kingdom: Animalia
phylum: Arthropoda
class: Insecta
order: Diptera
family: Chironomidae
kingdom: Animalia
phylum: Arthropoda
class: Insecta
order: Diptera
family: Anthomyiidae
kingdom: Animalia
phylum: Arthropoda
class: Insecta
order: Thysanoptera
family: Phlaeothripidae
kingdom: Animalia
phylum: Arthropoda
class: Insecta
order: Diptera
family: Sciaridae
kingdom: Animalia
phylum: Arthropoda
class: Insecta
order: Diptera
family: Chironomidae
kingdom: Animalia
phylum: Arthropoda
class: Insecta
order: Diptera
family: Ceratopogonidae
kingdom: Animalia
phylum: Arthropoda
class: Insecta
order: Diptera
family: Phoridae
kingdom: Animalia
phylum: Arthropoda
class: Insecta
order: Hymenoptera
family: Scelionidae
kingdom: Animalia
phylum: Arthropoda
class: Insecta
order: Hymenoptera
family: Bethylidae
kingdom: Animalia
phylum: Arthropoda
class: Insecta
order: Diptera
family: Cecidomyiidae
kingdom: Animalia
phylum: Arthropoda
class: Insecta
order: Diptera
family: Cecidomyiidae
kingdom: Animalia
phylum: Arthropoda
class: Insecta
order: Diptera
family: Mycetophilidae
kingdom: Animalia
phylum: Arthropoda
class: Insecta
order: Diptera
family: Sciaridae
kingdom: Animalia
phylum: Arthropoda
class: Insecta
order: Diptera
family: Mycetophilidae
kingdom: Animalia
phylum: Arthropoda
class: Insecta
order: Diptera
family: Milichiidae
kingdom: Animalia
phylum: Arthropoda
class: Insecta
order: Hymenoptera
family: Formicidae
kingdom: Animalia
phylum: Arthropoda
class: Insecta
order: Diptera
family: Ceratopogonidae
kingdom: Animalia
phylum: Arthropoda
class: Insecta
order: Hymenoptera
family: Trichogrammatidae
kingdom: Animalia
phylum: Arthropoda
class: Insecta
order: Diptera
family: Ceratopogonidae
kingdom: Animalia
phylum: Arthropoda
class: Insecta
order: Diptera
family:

■ AIM OF THE EXERCISE:
Write out the listing word for word, from its first line through the line containing "family: Phoridae".

■ RESPONSE TO THE TASK:
kingdom: Animalia
phylum: Arthropoda
class: Insecta
order: Diptera
family: Chironomidae
kingdom: Animalia
phylum: Arthropoda
class: Insecta
order: Diptera
family: Anthomyiidae
kingdom: Animalia
phylum: Arthropoda
class: Insecta
order: Thysanoptera
family: Phlaeothripidae
kingdom: Animalia
phylum: Arthropoda
class: Insecta
order: Diptera
family: Sciaridae
kingdom: Animalia
phylum: Arthropoda
class: Insecta
order: Diptera
family: Chironomidae
kingdom: Animalia
phylum: Arthropoda
class: Insecta
order: Diptera
family: Ceratopogonidae
kingdom: Animalia
phylum: Arthropoda
class: Insecta
order: Diptera
family: Phoridae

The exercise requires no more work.